Macroeconomics: The Day Ahead for 17 October

  • Israel/Gaza conflict still front and centre, China property woes too; digesting partial UK labour report, Singapore Exports and NZ CPI; awaiting US Retail Sales, Industrial Production, NAHB Housing survey; barrage of Fed, ECB and BoE speakers; financials top US earnings; Eurozone bond supply, EU meetings
  • U.K.: modest easing in still very high wage pressures, and slight fall in Payrolls offer some comfort to BoE, but underline high for longer
  • US Retail Sales seen propped up by auto sales and gasoline prices, but core spending measures likely tepid, as momentum slows going into Q4
  • US Industrial Production seen unchanged as utility output reverts to ‘normal’ seasonal pattern, offsetting modestly positive manufacturing surveys
  • US NAHB Housing Index expected to ease slightly further after steep September setback


The conflict between Israel and Hamas will continue to cast a long shadow, with the focus on US diplomatic efforts to stop a further escalation via way of visits from Blinken today and Biden tomorrow in focus, but China’s’ property woes also remain in focus as Country Garden’s entire offshore debt will be deemed to be in default if today’s coupon payment is not made. Otherwise, there are the much better than expected Singapore trade and weaker than expected Japanese services output (Tertiary Industry Index) along with UK labour data to digest, while a barrage of key US activity data, Retail Sales, Industrial Production, NY Fed Services and NAHB Housing surveys will be the key statistical feature ahead. In event terms, there are numerous ECB, Fed and BoE speakers, while the US Q3 corporate earnings run continues to feature financials, with Goldman Sachs, Bank of America and BoNY Mellon among the headliners along with Johnson & Johnson and United Airlines. A busier day for Eurozone govt bond auctions has German 2-yr, Dutch 20-yr and Finnish 5 & 10-yr on the auction block.

** U.K. – Aug/Sep Labour Market reports **

The partial labour report, due to ONS decision to delay the publication of the Labour Force Survey, offered some further comfort for the BoE, with headline Average Weekly Earnings falling a little more than expected to 8.1% y/y from 8.5%, with the ex-Bonus measure only edging lower to 7.8% y/y from 7.9% underlines that wage pressures remain close to record highs, even if the increase looks to be past its peak. Implicitly a further 11K fall in HMRC Payrolls, following a downwardly revised -8K in August also points to less pressure going forward. But along with a likely very small slip in tomorrow’s CPI, the path back to the BoE’s 2.0% target is likely to be rather protracted, and thus likely to reinforce the high for longer narrative.

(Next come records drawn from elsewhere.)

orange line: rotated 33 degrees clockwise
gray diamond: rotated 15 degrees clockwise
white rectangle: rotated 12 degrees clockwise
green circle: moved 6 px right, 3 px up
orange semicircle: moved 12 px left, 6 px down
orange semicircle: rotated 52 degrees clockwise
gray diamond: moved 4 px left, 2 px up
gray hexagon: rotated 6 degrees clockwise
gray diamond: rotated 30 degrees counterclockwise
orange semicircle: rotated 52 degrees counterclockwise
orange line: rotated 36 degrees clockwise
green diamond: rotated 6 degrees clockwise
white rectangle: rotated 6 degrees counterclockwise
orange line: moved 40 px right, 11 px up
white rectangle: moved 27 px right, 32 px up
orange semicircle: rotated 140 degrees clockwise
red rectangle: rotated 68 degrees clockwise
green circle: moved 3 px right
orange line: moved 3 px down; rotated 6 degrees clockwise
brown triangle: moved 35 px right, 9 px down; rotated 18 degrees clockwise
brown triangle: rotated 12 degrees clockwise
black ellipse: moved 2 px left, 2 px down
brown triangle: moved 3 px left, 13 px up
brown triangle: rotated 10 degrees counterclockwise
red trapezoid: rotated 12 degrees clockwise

** U.S.A. – Retail Sales, Industrial Production & NAHB Housing Market Index **

The focus in terms of Retail Sales will be very much on the core measures, given that headline sales will see a boost from the solid 4.2% m/m rise in Auto Sales and a rise of just over 2.0% in gasoline prices, which the consensus expects to result in a 0.3% m/m rise, but core measures are expected to be tepid, with the Control Group measure forecast to rise just 0.1% m/m, echoing a similar gain in August. Much may depend on the extent of any boost from back-to-school and Labour Day holiday spending, which the fall in credit card spending and indeed the Michigan Sentiment survey suggests will be weak, and highlighting that momentum has slowed sharply at the end of Q3 going into Q4. Industrial Production and Manufacturing Output are forecast to be unchanged on the month, with a drop in utilities output as temperatures reverted to normal offsetting a modest boost to manufacturing output implied by the ISM and other surveys. After a sharp setback in September, the NAHB Housing Market Index is seen dipping slightly further to 44 from 45, as the new cyclical high in mortgage rates in the early part of the month continue to weigh on sales and indeed buyer traffic.